Mehrere Bauvorlagen im Zusammenhang mit der Sanierung des Schulhauses Hebel und dem Ausbau der Betreuungsstrukturen verursachten keine Aufregung. Es gab sogar Lob für den Stadtrat für sein Verhandlungsgeschick. Erst bei der Erhöhung der Subventionen an den Ostschweizer Verein für das Kind für das Programm «PAT – mit Eltern lernen»,  mit welchem mehrfach belastete Familien betreut werden sollen, fielen wieder harte Worte seitens SP, die einen Kürzungsantrag der SVP scharf konterte. Schlussendlich wurde dann der Antrag des Stadtrates genehmigt.
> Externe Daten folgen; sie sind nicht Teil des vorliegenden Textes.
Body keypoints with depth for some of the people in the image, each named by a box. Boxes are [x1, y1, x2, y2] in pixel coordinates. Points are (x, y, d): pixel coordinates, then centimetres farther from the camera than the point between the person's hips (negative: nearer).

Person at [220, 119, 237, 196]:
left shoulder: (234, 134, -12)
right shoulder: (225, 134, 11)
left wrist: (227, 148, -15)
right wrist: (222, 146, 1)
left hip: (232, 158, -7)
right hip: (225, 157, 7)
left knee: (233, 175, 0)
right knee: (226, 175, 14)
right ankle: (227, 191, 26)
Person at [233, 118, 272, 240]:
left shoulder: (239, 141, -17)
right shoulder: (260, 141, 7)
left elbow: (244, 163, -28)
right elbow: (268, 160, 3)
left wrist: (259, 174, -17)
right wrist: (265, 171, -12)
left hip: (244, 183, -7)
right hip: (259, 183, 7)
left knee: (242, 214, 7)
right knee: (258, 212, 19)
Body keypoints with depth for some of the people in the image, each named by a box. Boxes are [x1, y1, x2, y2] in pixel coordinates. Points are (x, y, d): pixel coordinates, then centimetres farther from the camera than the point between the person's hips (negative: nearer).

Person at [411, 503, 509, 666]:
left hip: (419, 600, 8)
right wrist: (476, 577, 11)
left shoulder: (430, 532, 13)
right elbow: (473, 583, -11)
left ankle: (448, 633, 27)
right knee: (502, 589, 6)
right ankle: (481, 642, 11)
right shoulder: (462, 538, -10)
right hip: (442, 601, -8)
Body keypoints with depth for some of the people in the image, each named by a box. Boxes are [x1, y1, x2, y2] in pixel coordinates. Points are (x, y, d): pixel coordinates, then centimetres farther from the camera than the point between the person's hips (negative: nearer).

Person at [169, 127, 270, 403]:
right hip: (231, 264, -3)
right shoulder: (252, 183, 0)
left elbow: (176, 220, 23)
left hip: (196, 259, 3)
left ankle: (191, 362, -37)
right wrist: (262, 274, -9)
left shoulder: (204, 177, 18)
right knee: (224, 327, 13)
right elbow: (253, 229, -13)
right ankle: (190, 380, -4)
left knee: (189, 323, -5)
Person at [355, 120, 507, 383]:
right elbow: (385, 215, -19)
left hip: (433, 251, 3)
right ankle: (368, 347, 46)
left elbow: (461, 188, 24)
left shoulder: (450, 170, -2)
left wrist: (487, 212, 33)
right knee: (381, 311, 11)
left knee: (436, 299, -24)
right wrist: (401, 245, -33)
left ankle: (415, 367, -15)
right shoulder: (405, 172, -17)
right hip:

Sind wir St.Galler Schildbürger?

Obwohl sich nach einigen unbestrittenen Vorlagen langsam Ermüdungserscheinungen zeigten, bewegte ein Zusatzkredit für den Ersatz des Reservoirs und Pumpwerks Speicherstrasse die Gemüter wieder heftig. Das mangelhafte Projektcontrolling führte zu harten Worten seitens der SVP, die es nicht glauben wollte, dass Fluchttüren und Feuerlöscher installiert wurden und niemand merken wollte, dass diese auch noch zu bezahlen waren. Der grünliberale Brunner wähnte sich in Schilda, und die scharfe Schelte von SVP-Brunner trieb Stadtrat Jans arg in die Defensive. Roman Bühler von der FDP stellte nüchtern klar, dass so etwas nicht mehr passieren dürfe.

Versöhnliches Ende.

Erfreulicher war der Bericht zur Zeitvorsorge, wenn auch nicht ungetrübt. Zwar ist das Pionierprojekt noch nicht dort, wo es sein sollte, findet aber bis weit über die Grenzen von St.Gallen hinaus Anerkennung, was sich in einem positiven Medienecho auswirkte. Und da zu guter Letzt der grünliberale Thomas Brunner in weiser Erkenntnis, dass man sich keine neuen Freunde schafft, wenn man um 21.55 Uhr Diskussion eines überflüssigen Vorstosses verlangt, zwar seinem Missvergnügen über die stadträtliche Antwort auf seine Interpellation kurz Ausdruck verlieh, aber auf die Diskussion verzichtete und keine neuen Vorstösse eingegangen waren, fand die Sitzung dann doch noch ein Ende.